What is required.
Transcription, pictures excluded: write out the data below exactly.

Material provided.
============
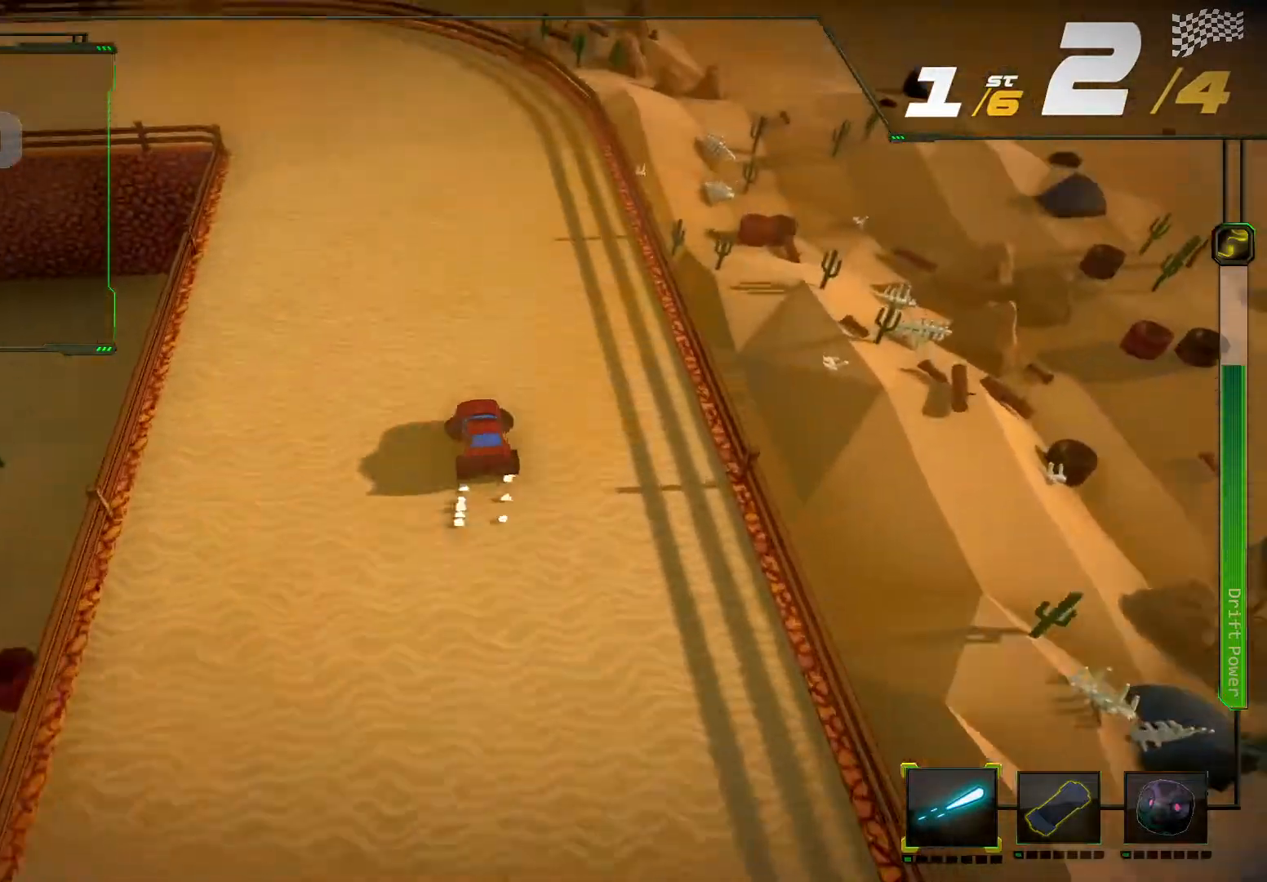
{"buttons": ["R2"], "left_stick": "down-left", "right_stick": "up-left", "events": [[33, "left_stick", "down-left"]]}
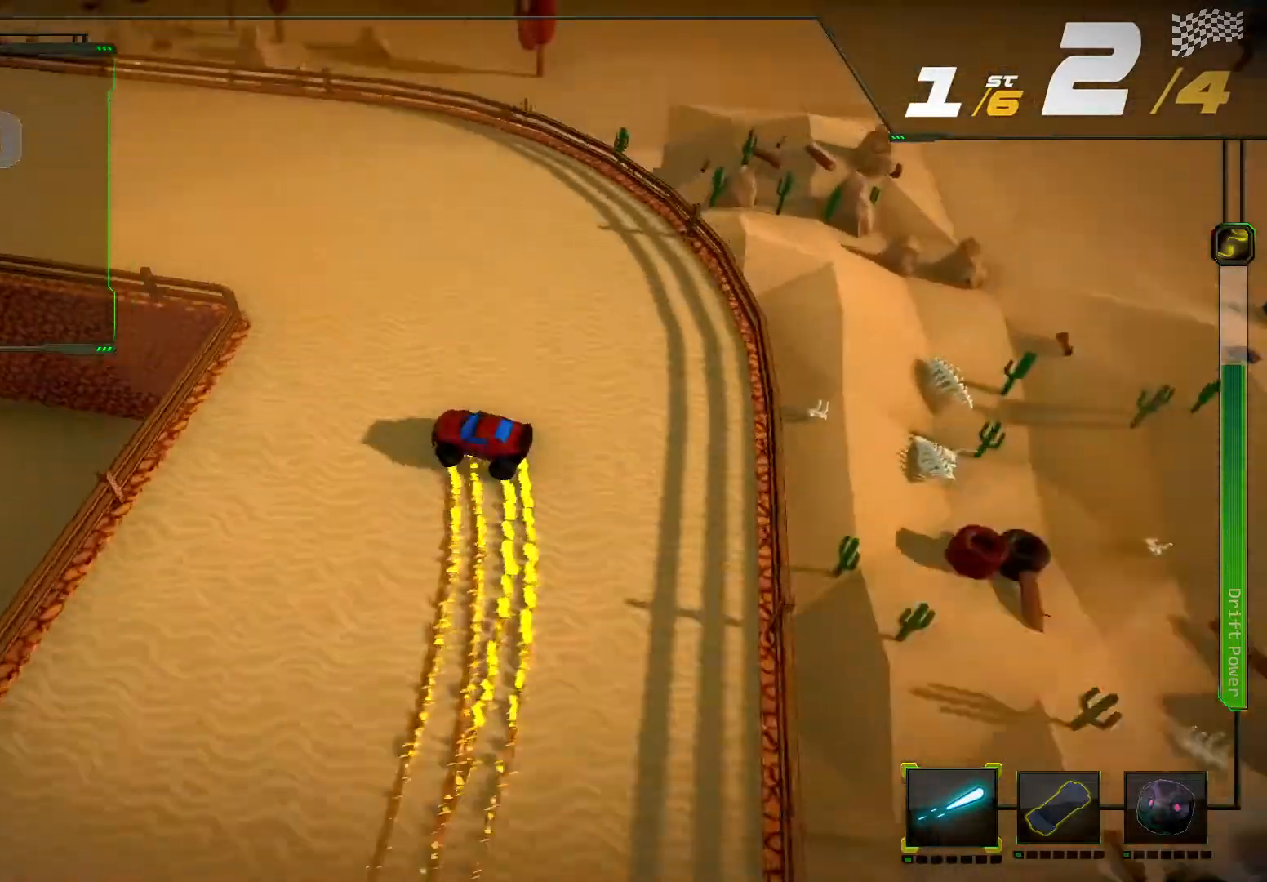
{"buttons": ["R2"], "left_stick": "center", "right_stick": "center", "events": [[333, "right_stick", "center"], [400, "left_stick", "center"]]}
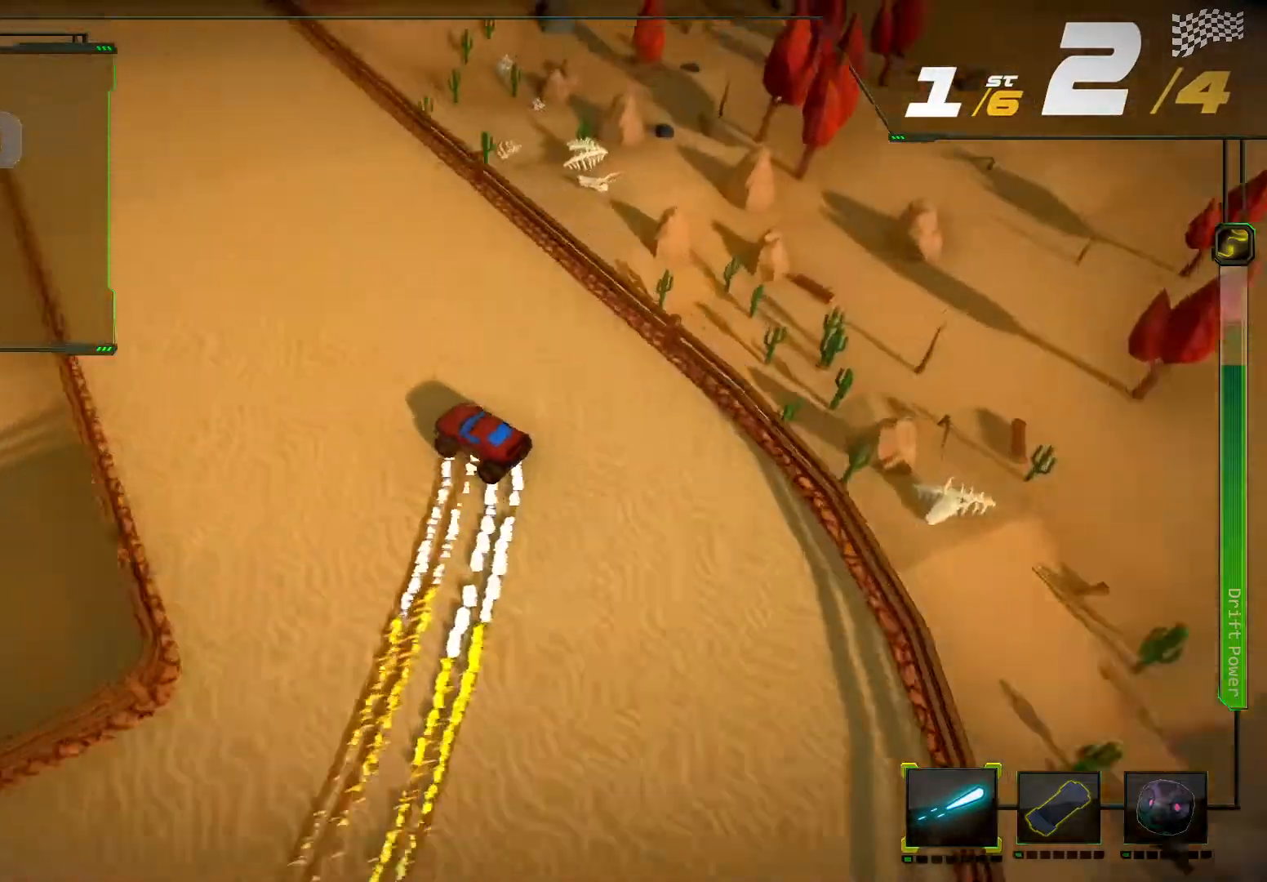
{"buttons": ["R2"], "left_stick": "center", "right_stick": "center", "events": [[267, "left_stick", "right"], [500, "left_stick", "center"]]}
============
Reply to the task.
{"buttons": ["R2"], "left_stick": "down-left", "right_stick": "up-left", "events": [[33, "left_stick", "down-left"]]}
{"buttons": ["R2"], "left_stick": "center", "right_stick": "center", "events": [[333, "right_stick", "center"], [400, "left_stick", "center"]]}
{"buttons": ["R2"], "left_stick": "center", "right_stick": "center", "events": [[267, "left_stick", "right"], [500, "left_stick", "center"]]}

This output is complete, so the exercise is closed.